The ceremonial and symbolic ritual mating of the chieftain with the Land—often experienced or understood as a goddess of sovereignty—is especially important. Many Indo-European cultures, certainly including the Irish, suggest a duality of sorts between the untamed land and the order of the settled community. This duality manifests in many ways. Many societies have complex taboos and customs that both link warriors in combat to the frenzy of predatory beasts and suggest that this frenzy is destructive (or at least unwholesome) when brought within the community. There is a clear link between the secrets of fertility in the land and the adversaries of the Irish deities—the Formorians—in Gaelic myth; the final peace of the Second Battle of Magh Tuiredh partly rests on the passing of this knowledge from the “demonic” Fomorians to the gods. Even the term “Pagan” finds its roots in a basic division between the “urbis”—the world of the settled town or city—and the “pagus” or outlying rural areas, with the “pagani” being seen as “uncivilized.”

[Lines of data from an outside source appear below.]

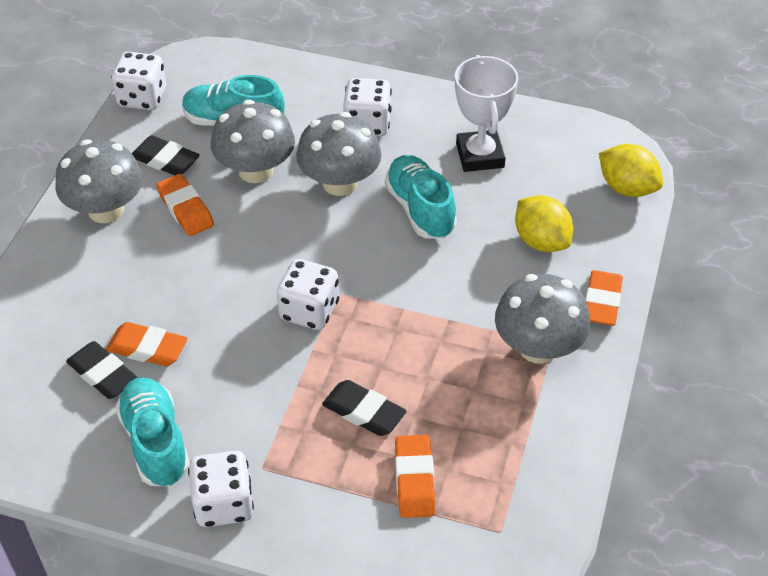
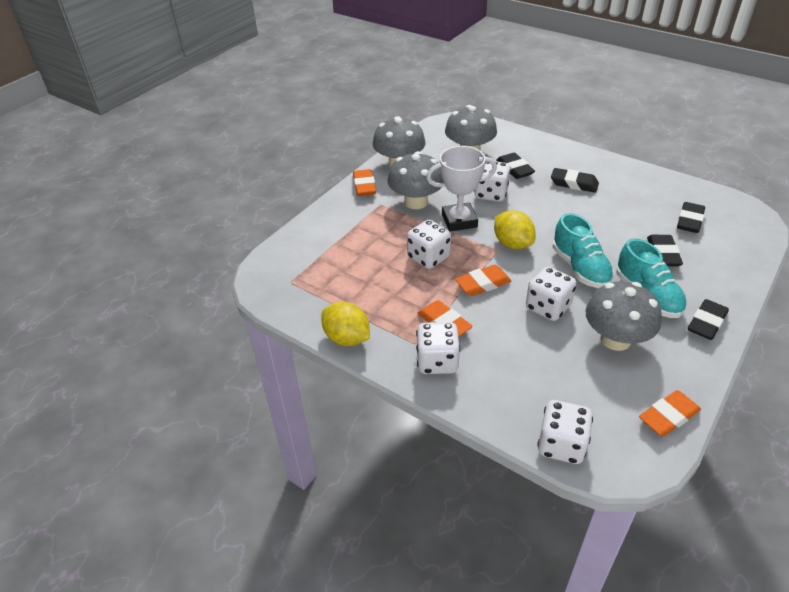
black eraser: [66,341,138,399] [132,135,200,175] [322,380,406,436] = 3 -> [496,153,535,179] [551,168,599,193] [647,235,683,266] [677,202,705,233] [688,299,729,340] = 5
turquoise shoe: [115,377,190,486] [182,75,284,126] [385,155,457,239] = 3 -> [553,213,614,288] [617,238,687,318] = 2
white dice: [111,52,166,110] [188,451,254,527] [277,259,339,330] [343,78,392,136] = 4 -> [407,220,451,269] [416,322,460,374] [474,161,511,202] [526,267,576,321] [537,400,593,464] = 5

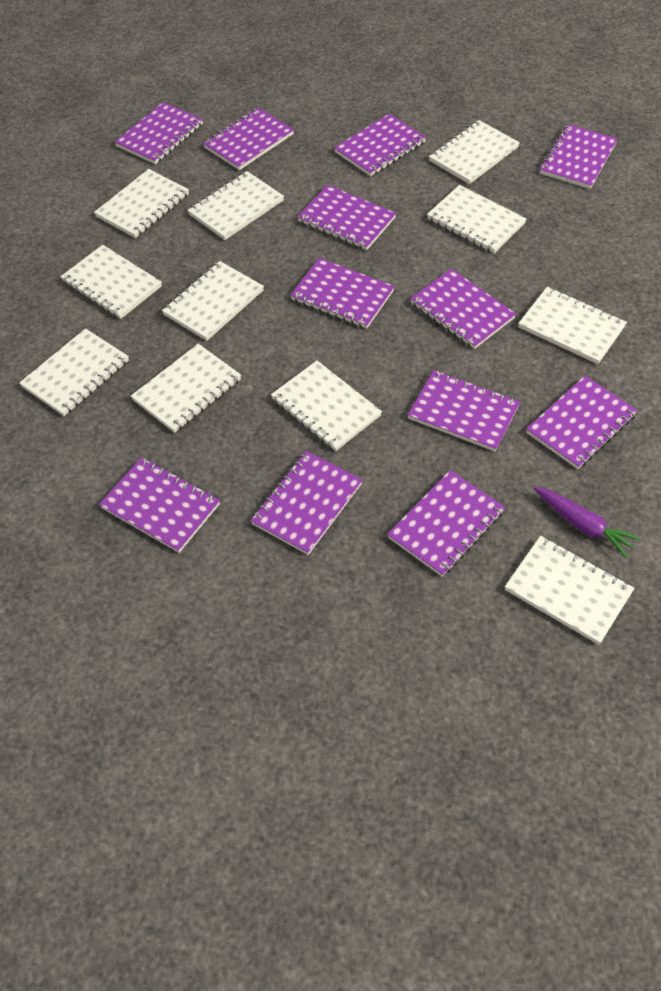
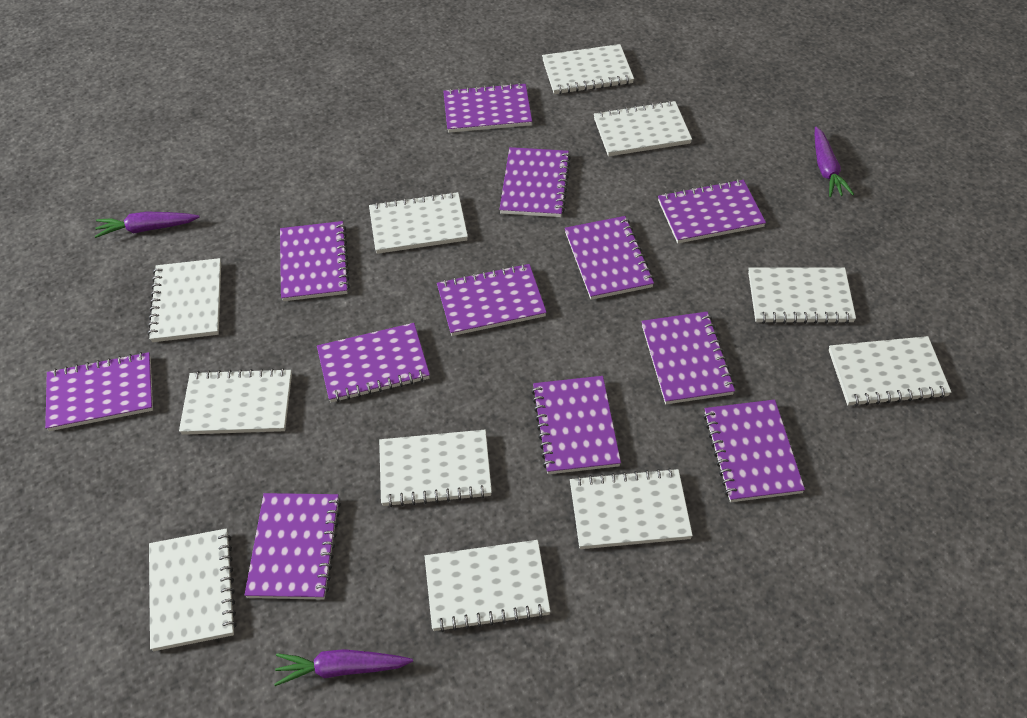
purple carrot: [534,487,641,558] = 1 -> [94,212,199,238] [274,649,413,686] [815,127,854,197] = 3

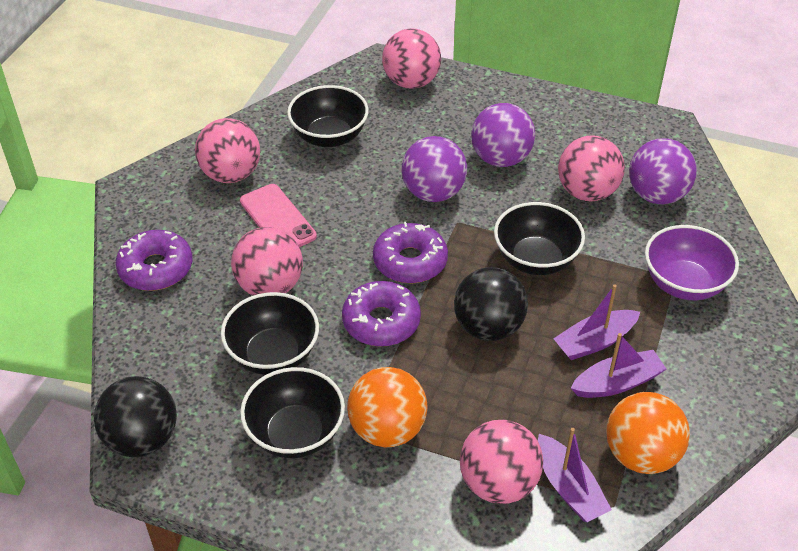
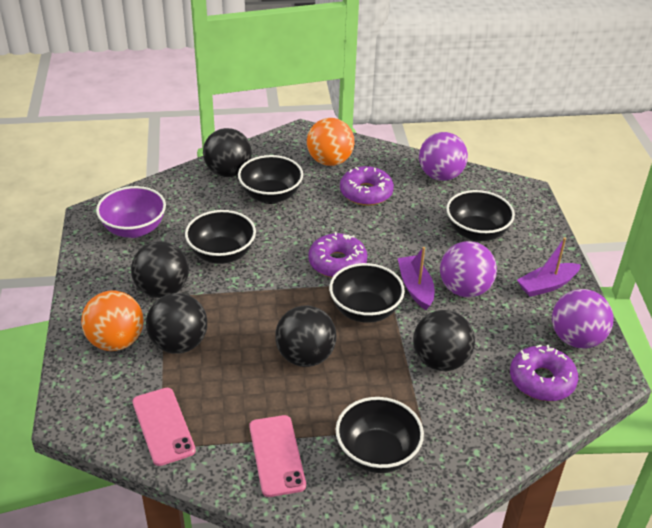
black ball: [94,376,177,457] [454,267,528,341] = 2 -> [131,241,189,298] [146,293,207,354] [203,128,252,177] [275,305,336,367] [413,310,475,371] = 5
black bowl: [221,292,319,375] [240,367,345,458] [287,85,369,147] [494,202,585,275] = 4 -> [185,210,256,264] [238,155,303,204] [329,263,405,323] [336,397,424,473] [446,190,515,242] = 5
pink ball: [195,118,260,183] [231,227,303,296] [382,29,441,88] [460,420,543,504] [558,136,625,201] = 5 -> none = 0
pink phone: [240,184,317,247] = 1 -> [133,388,196,466] [249,415,306,497] = 2
purple boat: [538,428,612,522] [553,284,640,360] [571,333,666,398] = 3 -> [398,247,434,310] [517,237,581,297] = 2

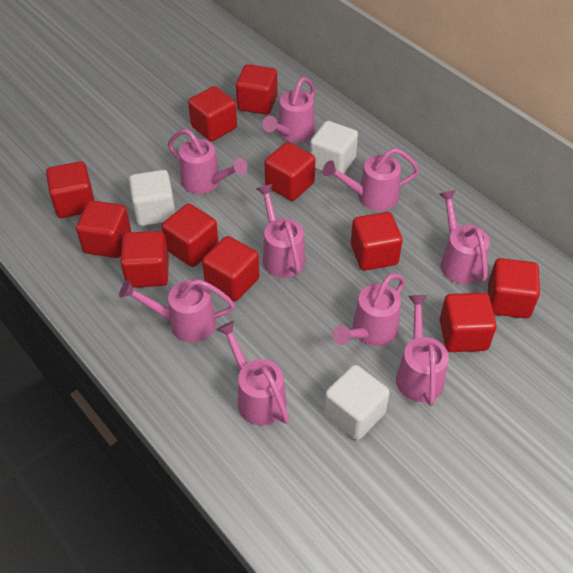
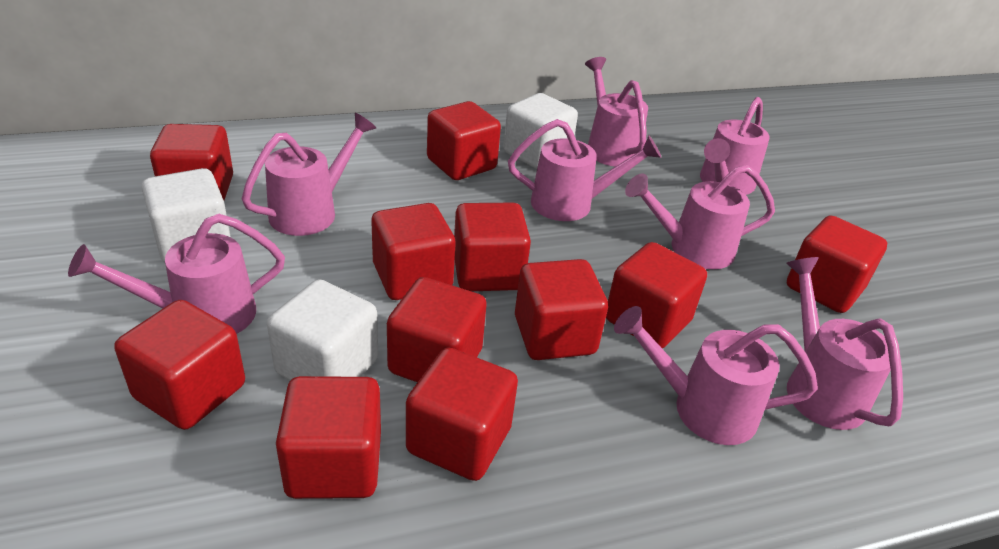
pink watering can: [119,279,235,343] [168,129,248,194] [216,321,289,425] [256,184,305,278] [262,77,315,142] [323,148,419,211] [332,273,405,346] [396,295,449,406] [439,190,490,284] = 9 -> [68,214,285,334] [242,113,376,236] [508,119,661,221] [585,57,648,167] [614,306,818,445] [625,165,775,269] [700,97,770,195] [786,257,903,430] = 8

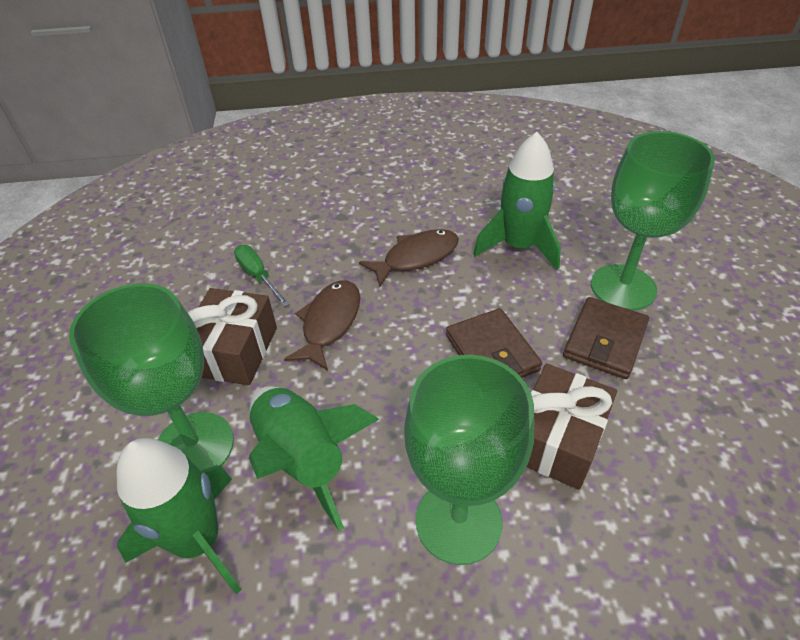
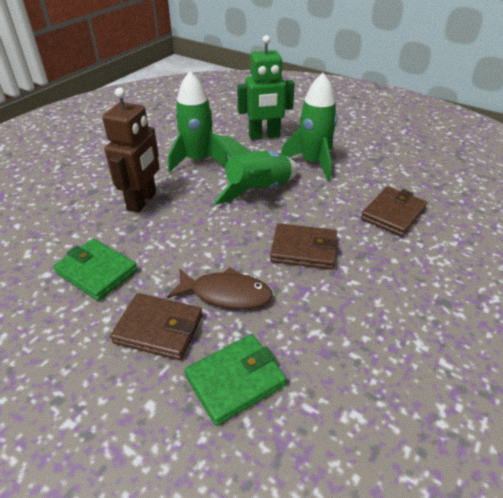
brown fish: [284,280,360,371] [359,229,459,287] = 2 -> [167,267,273,309] = 1
brown gift: [188,288,277,385] [527,363,617,490] = 2 -> none = 0
brown robot: none = 0 -> [102,87,160,213] = 1
brown wallet: [446,308,542,378] [563,297,649,379] = 2 -> [110,293,203,360] [270,223,339,270] [361,187,427,237] = 3
green goblet: [69,283,234,471] [404,355,534,565] [591,131,715,310] = 3 -> none = 0
green robot: none = 0 -> [237,35,295,140] = 1
green screwdriver: [234,245,290,307] = 1 -> none = 0
green wallet: none = 0 -> [53,239,138,301] [185,334,287,426] = 2

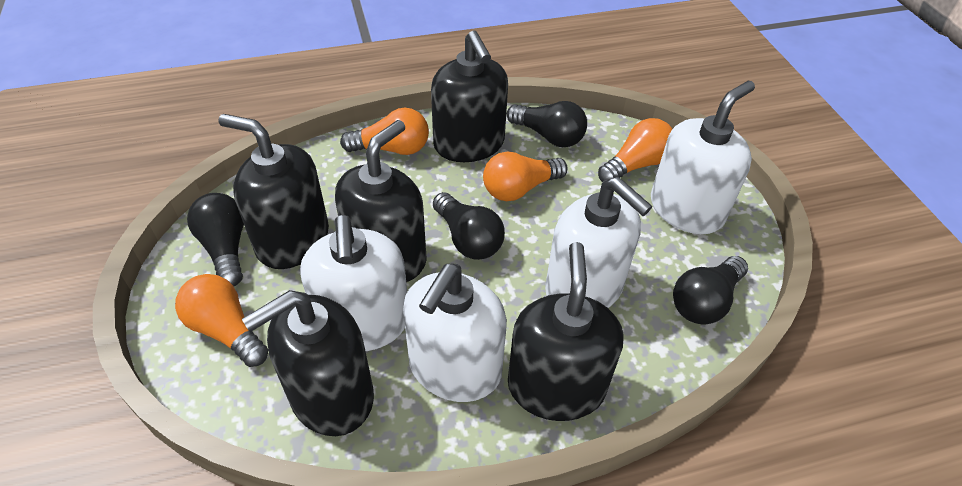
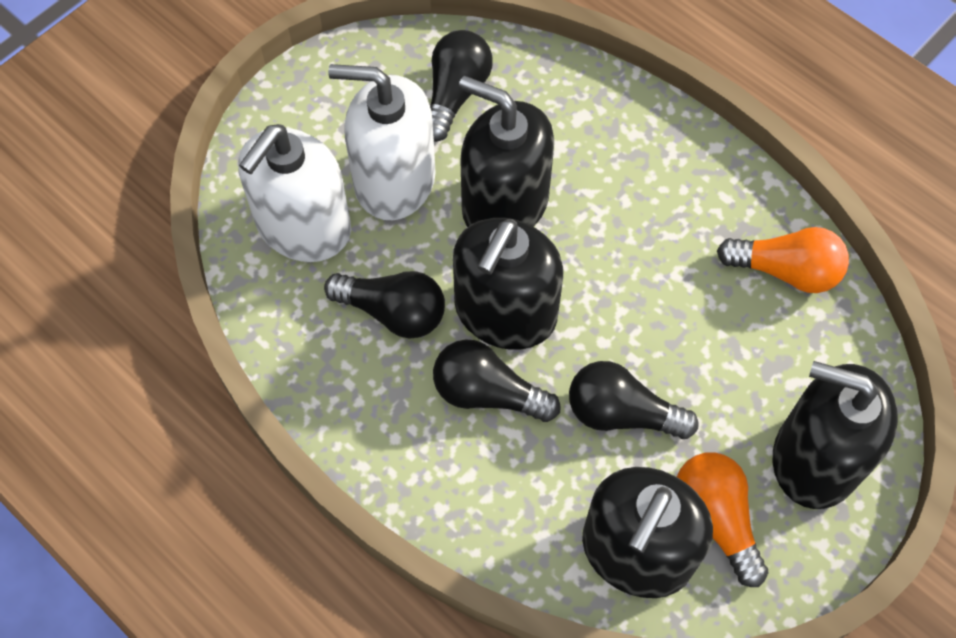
black soap dispenser: [219,114,329,269] [242,290,374,436] [335,120,427,282] [431,31,508,162] [508,242,623,421] = 5 -> [453,218,563,350] [459,76,554,227] [582,467,713,598] [773,361,898,509] = 4
orange light bulb: [175,274,268,367] [340,108,429,155] [483,151,568,201] [598,118,672,182] = 4 -> [677,452,768,587] [717,227,849,293] = 2
white soap dispenser: [300,215,407,351] [403,264,507,402] [545,177,652,308] [651,81,755,234] = 4 -> [238,124,351,262] [328,64,436,220] = 2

In short, human societies seek order and carve that order out of the seemingly-disordered wilderness. But it is only by a deep understanding and husbandry of the resources of the Land that societies can endure. Small wonder, then, that the epitome of social order, the person at the apex of the multi-layered societal “functions,” is ritually joined with the essence of the Land itself.
But what does it mean to speak of a “ruler”—be it “king” or “chieftain”—in a multicultural society? In modern America, even each of the fifty states are so far from homogenous that it is difficult to conceive of a single “People” represented by a king-like figure who could stand in for all of the community and be joined with the Land. Furthermore, American culture is deeply pervaded by the sensible rejection of the installation of a king or other such figure at the founding of the United States.
Perhaps we can find the quickest route to a working answer in thinking in terms of the modern concept of “intentional community.” If as Neo-Druidic Pagans joined together for whatever period of time, we understand ourselves as comprising a community bounded by our intentions to join with and honor the Land and such agencies as might attend it, then we have the opportunity—as did the ancient Celts in their ceremonies of election and inauguration of kings—to set forward a representative who embodies in some way those ideals that unite us. The seasonal community rituals of FoDLA attempt to evoke this practice and offer it to all who might be interested in considering following the Fellowship’s example by asking the Druid who presides over any such rite to enact a simple prayer and offering that acknowledges and renews our commitment to a healthy and reciprocal relationship with the Land.